They Quite Literally Don't Make Games the Way They Used To (theguardian.com)
The days of two developers making games in a shed are over, an article on The Guardian says. Spend any time with your grandparents and at some stage the age-old phase "they don't make them like they use to" will pop up as nostalgia gets the better of them. Usually it's just the rose-tinted glasses talking, but for video games it's a fact: they quite literally don't make them like they used to. Back in the 1980s, when the industry was in its infancy, games were often created by two-person teams consisting of one programmer and one artist. In the 1990s, sprites gave way to 3D modelling, and development teams mushroomed in size, hoovering up specialists in disciplines across animation, level design, character modelling and artificial intelligence. Today, creating the most advanced, triple-A games has become too big a task for a single developer leading to the rise of what is best described as a modular approach, where different developers work on different parts of a single game. The article adds: One developer that is pioneering the modern modular approach is no spring chicken. Set up in 1984, Newcastle-based Reflections swiftly established a reputation for bringing cutting-edge graphics to side-scrollers such as Shadow of the Beast and the gloriously named Brian the Lion. It then morphed into a driving-game specialist, thanks primarily to the Destruction Derby and Driver franchises. French publisher Ubisoft acquired the studio in 2006, expanding its remit way beyond its previous practice of churning out a new Driver game every three years or so. Reflections is crafting the vehicle components of the upcoming Watch Dogs 2 and Ghost Recon Wildlands and has just finished the Underground downloadable content (DLC) pack for The Division. It's finishing Grow Up, the sequel to 2015's Grow Home -- ironically, a small, innovative download game made by a 90s-style 10-person team.

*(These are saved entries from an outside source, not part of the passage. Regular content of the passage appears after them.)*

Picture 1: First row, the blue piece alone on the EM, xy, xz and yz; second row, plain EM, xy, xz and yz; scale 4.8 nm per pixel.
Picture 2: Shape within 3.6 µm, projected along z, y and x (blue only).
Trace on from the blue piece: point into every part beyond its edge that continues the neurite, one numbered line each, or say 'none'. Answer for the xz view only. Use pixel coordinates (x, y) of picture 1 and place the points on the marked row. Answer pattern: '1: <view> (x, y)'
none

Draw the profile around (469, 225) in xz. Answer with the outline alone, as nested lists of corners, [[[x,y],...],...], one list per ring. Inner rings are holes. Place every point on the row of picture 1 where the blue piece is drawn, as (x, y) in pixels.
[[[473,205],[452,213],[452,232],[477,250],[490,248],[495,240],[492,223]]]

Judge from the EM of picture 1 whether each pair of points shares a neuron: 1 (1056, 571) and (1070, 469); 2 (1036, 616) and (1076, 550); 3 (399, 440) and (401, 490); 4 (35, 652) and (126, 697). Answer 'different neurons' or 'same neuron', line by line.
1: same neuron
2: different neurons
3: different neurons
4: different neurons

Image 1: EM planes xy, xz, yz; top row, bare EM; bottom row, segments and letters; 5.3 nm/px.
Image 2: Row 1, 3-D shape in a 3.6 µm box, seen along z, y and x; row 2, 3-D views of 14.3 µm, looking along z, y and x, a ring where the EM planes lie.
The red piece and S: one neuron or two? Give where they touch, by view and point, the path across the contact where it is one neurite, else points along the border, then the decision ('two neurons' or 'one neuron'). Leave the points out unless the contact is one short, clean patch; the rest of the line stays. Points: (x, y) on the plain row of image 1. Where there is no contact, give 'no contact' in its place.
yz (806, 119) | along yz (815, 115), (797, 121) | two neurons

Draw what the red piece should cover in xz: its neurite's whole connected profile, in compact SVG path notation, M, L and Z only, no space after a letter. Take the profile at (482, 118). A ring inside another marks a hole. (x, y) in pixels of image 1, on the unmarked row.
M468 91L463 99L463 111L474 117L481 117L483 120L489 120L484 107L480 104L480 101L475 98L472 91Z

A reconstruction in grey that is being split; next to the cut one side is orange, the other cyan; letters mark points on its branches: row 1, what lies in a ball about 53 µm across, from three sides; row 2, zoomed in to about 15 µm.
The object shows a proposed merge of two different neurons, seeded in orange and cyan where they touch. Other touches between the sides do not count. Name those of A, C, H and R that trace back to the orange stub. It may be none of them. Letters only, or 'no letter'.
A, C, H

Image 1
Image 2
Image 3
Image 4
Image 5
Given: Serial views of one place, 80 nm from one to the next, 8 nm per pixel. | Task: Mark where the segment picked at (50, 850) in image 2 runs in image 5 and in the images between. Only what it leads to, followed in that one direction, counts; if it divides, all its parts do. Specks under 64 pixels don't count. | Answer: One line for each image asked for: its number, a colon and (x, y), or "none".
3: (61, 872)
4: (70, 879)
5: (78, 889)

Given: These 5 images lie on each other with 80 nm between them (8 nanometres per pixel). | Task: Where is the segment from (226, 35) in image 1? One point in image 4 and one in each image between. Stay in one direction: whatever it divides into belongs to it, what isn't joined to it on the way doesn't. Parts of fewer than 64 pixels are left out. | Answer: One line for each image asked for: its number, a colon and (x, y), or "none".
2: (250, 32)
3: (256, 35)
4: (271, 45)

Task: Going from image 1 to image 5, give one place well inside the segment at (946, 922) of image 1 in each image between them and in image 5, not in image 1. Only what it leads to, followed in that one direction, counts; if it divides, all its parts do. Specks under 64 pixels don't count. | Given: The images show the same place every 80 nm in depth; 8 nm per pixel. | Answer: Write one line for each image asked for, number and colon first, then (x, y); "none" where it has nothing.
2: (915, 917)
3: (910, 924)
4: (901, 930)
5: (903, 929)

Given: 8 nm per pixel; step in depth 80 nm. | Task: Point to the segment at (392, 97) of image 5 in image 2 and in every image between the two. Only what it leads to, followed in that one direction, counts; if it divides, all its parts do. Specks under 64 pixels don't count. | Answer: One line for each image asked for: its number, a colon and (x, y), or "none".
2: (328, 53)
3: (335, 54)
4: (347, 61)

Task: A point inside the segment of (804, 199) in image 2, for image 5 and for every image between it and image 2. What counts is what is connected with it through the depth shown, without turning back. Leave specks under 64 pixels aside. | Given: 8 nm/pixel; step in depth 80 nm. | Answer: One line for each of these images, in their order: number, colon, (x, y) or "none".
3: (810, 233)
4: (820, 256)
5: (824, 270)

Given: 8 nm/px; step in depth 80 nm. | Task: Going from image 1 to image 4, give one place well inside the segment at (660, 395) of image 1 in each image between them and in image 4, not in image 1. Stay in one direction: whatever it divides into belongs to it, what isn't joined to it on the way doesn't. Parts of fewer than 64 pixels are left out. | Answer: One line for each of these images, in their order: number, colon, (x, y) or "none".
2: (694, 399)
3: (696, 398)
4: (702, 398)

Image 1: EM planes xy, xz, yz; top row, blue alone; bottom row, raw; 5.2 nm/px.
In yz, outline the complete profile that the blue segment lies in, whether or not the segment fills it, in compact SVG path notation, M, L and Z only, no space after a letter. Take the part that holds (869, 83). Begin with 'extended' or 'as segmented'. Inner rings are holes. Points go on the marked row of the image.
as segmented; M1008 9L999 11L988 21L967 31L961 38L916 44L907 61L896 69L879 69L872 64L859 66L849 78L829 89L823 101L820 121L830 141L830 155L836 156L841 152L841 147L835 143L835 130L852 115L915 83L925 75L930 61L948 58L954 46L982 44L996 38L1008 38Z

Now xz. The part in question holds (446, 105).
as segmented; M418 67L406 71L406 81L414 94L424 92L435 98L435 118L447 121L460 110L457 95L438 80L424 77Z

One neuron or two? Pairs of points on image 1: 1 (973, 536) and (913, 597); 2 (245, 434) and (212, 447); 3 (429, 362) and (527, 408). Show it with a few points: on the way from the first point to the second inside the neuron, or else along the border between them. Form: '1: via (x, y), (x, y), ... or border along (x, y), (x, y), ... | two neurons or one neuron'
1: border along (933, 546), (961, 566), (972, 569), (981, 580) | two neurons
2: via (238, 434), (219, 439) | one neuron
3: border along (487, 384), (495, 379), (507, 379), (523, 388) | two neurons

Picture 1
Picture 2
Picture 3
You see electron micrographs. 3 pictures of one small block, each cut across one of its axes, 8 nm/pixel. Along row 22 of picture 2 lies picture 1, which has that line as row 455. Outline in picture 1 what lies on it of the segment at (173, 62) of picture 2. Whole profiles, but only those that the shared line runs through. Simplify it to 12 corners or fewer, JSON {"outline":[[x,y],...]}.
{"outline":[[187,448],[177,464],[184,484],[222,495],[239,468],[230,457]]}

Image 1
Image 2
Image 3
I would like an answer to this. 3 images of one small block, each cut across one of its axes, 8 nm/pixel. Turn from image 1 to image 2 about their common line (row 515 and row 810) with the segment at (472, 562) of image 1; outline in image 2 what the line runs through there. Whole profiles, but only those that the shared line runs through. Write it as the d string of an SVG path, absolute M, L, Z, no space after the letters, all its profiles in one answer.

And more often than not, those AAA games turn out to be fast-food McVideo games with all the bullshit that comes with prioritizing revenues over gameplay.
There's plenty of examples of indie hits not made by AAA studios, this article is just a Ubisoft puff piece for that abhorred thing called a Watch Dogs sequel and their other less than exciting franchises.
Seriously, what happened to Ubisoft after Assassin's Creed 2?
...They do make them like they used to ... then they become larger, then they sell out to a large company
Puteulanus fenestra mortis
We don't manufacture cars the way we used to. We don't build houses the way we used to. That and a million other things. Time marches on, methodologies and scale changes, sometimes for the better. Sometimes not.
Silence is a state of mime.
Yeah I too preferred the old computer games that eschewed CGI in favor of hand painted and animated models.
You are not alone. This is not normal. None of this is normal.
Our studio uses a contemporary coding process thats actually quite simple.
Your process is missing a few things. Your programmers don't write unit tests and you don't have dedicated QA team to look for bugs.
So he's accurately portraying contemporary coding processes at game development companies.
Most old computer games sucked. Just because you can remember the ones that were good doesn't mean those were the only ones they made back then. Just like most old movies sucked.